FAKE Digital Transformation Hoax Opening Massive Sales Opportunity
Vendors are selling their products as transformative, when they may not be.
Remember Y2K vendor-led hoax that scared the living daylights out of boardrooms and breakrooms across the globe? Well if not, here’s a quick link.
Hundreds of articles predicted late payroll checks, manufacturing systems failing … even so preposterous a thought as a plane falling from the sky if 1999 did not roll into 2000.
Y2K was a massive, vendor-led hoax that made a lot of otherwise useless vendors and their sales reps rich. It had precisely the proper impact on those who sit in board rooms and get their technology understanding from grandchildren, AM Radio, or the New York Times.
We are now in the midst of another totally fake, vendor-led hoax called digital transformation.
We are not saying digital transformation is a hoax. Our thesis is the solutions from the digitally-challenged vendor community will simply not get companies to the Digital Promised Land any time soon. Maybe never. They will, however, take billions from those same companies who are terrified they need “… to do something.”

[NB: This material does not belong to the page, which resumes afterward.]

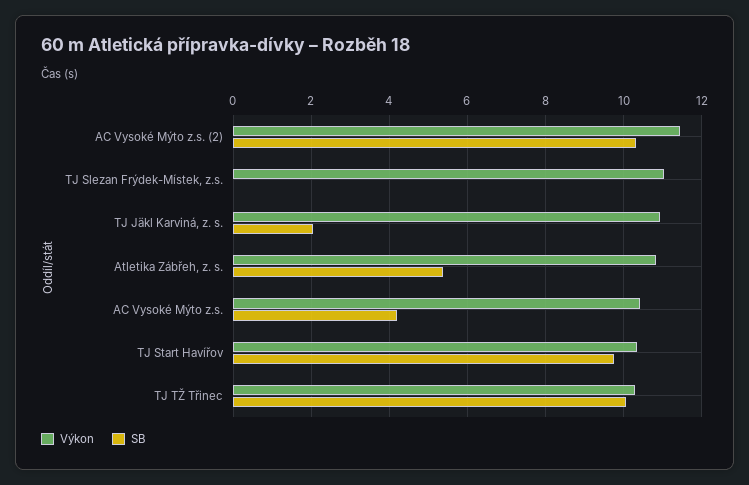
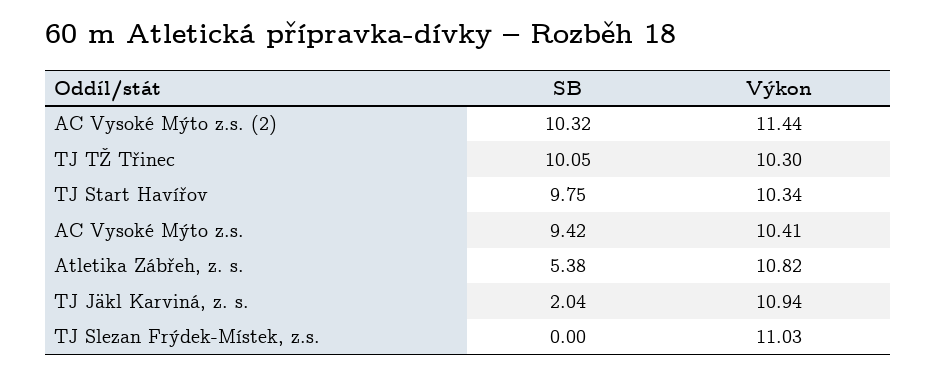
SB, AC Vysoké Mýto z.s.: 4.2 -> 9.42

It all started when truly “digital native” companies such Amazon, Tesla, and others were born without the legacy IT systems that plague most Fortune 1,000 firms. Businesses such as Walmart, airlines, or anyone serving customers directly faced technology demands they could not fulfill.

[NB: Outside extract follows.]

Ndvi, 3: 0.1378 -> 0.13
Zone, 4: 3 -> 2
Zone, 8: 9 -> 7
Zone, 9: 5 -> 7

The legacy software and consulting industry saw a positioning challenge. And an opportunity. Their customers wanted to “digitally transform.”

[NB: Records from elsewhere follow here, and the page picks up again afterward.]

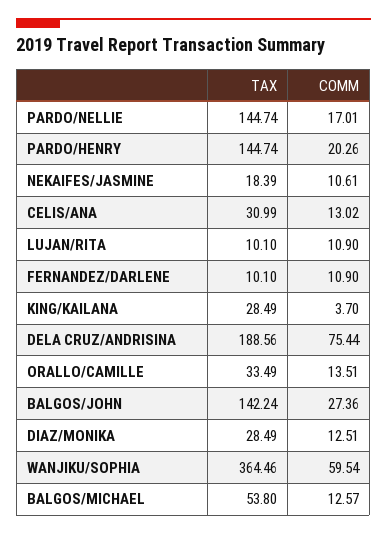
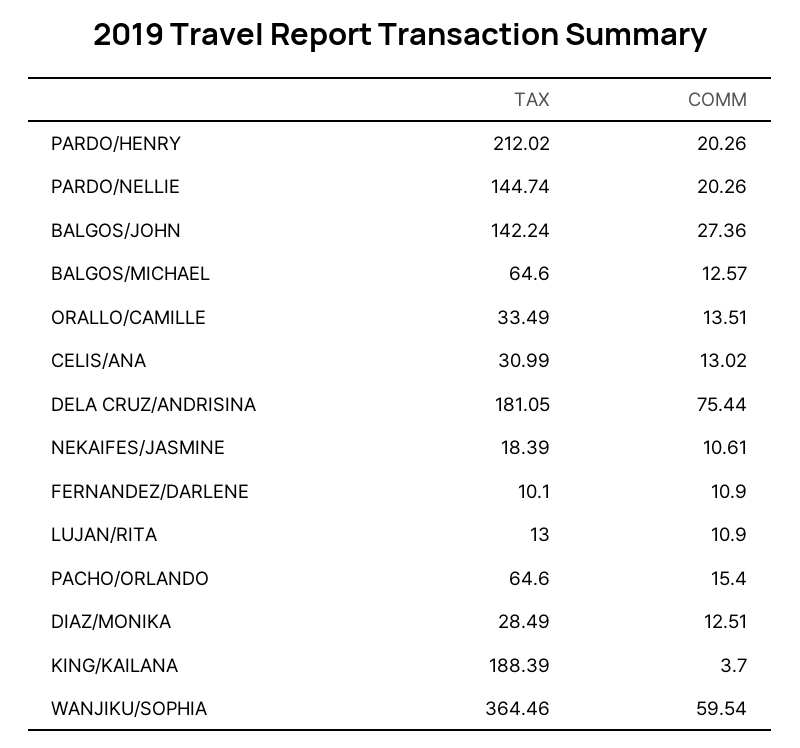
COMM, PARDO/NELLIE: 17.01 -> 20.26
TAX, PARDO/HENRY: 144.74 -> 212.02
TAX, LUJAN/RITA: 10.1 -> 13
TAX, KING/KAILANA: 28.49 -> 188.39
TAX, DELA CRUZ/ANDRISINA: 188.56 -> 181.05
TAX, BALGOS/MICHAEL: 53.8 -> 64.6
TAX, PACHO/ORLANDO: none -> 64.6
COMM, PACHO/ORLANDO: none -> 15.4

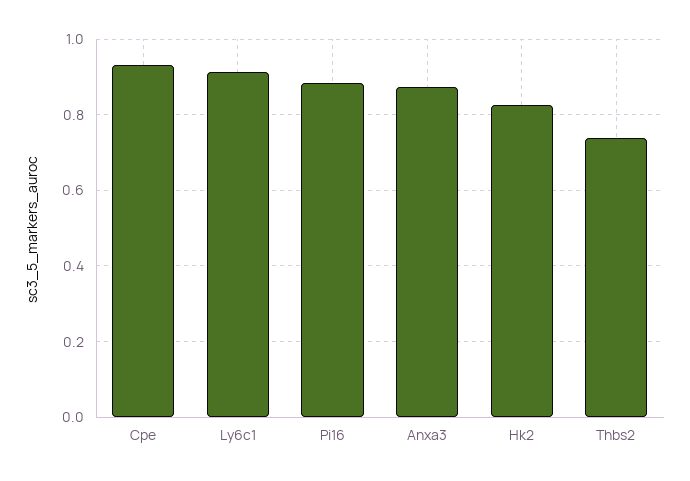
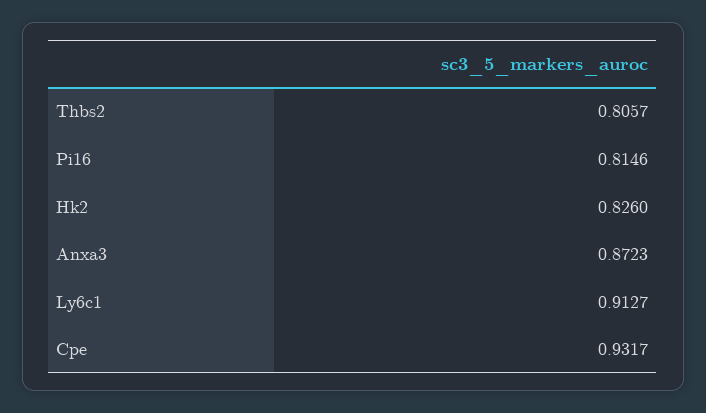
Pi16: 0.88 -> 0.8146
Thbs2: 0.74 -> 0.8057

These software and consulting firms never realized they would need to deliver new apps, ones that could be built in days and weeks on mobile platforms. They certainly had not done it for themselves. Nor knew anyone else who had done so.
Their marketing teams, ever sensitive to the newest trend introduced by Forrester and Gartner, started positioning their products as “transformational.”
Today, much of the IT industry is being propelled by every sort of inherently non-digital vendor promising to digitally transform their hapless customers.
The word “transform” means a company’s critical capabilities become stronger and different as a direct result of the massive check it is going to write. It means creating customer value. It means faster, nimble, more intimate, less costly, more differentiated engagement with customers on both the desktop and mobile devices.
The hoax being perpetrated is that legacy vendors cannot get client companies there. These aggressive vendors are not there, themselves.
This past week we saw this vendor-led hoax play out for one of the largest companies in the world. We were in Houston with the CTO of a Fortune 20 company. During an enjoyable lunch, we inquired about how the cloud migration was going.
He said, “Well, we are moving everything to the cloud. We use all the major providers. We gave up on IT as something we can deliver ourselves.”
That sounded like a pretty good prospect for cloud sales reps. Then he added, “Lift-and-shift does not work. We tell our Board ‘Sure, we are transforming,’ but we just run the same crap on the cloud we ran in our data centers. Nothing is different except we are not actively managing IT anymore.”
We asked how their “digital transformation” was going. The CTO laughed. He said they were buying time with their Board by moving apps to the cloud. The apps did not operate any differently, they were not faster, they did not use less storage, and they were certainly no easier to make customer-engaging. The great cloud migration, for one of the largest companies on the planet, was just a way to buy time because they did not know how to become truly digitally transformed.
Our thesis is there is a gulf between expectations of Senior Management for what digital transformation means and what they are going to get from all the legacy vendors who promise it is about to become a reality. Vendors who deliver nothing but the same cumbersome legacy systems — running in the cloud instead of in an on-premise data center — are doing their customers a disservice.
We believe as this realization takes hold, a new software and services market will need to emerge as companies realize what they thought was transformation via the cloud was really not very different from 1980’s timesharing.
Just moving apps to the cloud is not digital transformation. Companies are now learning the ugly reality this is a vendor-led hoax.